Source data

▼

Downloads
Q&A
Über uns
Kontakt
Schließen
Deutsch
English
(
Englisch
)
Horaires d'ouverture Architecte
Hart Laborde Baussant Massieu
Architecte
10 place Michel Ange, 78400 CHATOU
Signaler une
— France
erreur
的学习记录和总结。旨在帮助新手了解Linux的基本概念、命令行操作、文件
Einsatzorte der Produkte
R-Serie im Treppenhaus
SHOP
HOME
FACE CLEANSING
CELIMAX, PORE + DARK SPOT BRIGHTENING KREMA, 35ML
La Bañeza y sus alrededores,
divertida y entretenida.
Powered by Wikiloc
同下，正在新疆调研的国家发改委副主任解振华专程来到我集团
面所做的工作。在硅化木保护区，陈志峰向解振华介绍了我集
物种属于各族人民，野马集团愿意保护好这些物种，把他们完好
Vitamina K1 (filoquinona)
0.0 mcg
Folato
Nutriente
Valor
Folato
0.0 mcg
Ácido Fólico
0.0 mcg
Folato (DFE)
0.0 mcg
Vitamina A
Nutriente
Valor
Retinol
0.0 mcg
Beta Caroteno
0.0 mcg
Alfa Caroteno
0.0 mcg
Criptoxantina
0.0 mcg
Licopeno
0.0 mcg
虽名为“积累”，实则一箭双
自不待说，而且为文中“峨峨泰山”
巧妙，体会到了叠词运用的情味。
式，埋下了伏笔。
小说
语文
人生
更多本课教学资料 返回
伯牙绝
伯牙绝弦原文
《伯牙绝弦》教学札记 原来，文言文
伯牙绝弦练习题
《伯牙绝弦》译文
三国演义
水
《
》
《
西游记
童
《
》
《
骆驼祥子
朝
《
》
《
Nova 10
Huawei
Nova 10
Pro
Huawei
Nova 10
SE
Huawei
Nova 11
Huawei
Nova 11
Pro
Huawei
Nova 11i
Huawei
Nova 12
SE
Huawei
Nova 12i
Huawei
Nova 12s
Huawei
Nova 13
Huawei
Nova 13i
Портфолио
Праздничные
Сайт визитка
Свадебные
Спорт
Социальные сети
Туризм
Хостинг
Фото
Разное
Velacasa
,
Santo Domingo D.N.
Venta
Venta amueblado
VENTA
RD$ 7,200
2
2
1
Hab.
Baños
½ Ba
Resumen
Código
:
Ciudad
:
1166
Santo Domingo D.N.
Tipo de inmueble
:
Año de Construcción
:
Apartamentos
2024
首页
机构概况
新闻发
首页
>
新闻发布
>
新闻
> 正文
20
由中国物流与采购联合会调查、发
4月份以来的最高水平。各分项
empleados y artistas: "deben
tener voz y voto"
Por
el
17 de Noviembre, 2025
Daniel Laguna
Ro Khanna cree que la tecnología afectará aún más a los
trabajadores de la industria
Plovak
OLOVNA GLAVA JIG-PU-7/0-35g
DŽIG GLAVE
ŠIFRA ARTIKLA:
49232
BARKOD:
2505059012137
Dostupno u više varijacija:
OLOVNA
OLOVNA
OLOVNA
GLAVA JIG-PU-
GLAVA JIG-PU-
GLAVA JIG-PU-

▲

TASK DETAILS:
Work out how many lines in the records include "Vitamina". Only the number should be given.

SOLVED PROBLEM:
2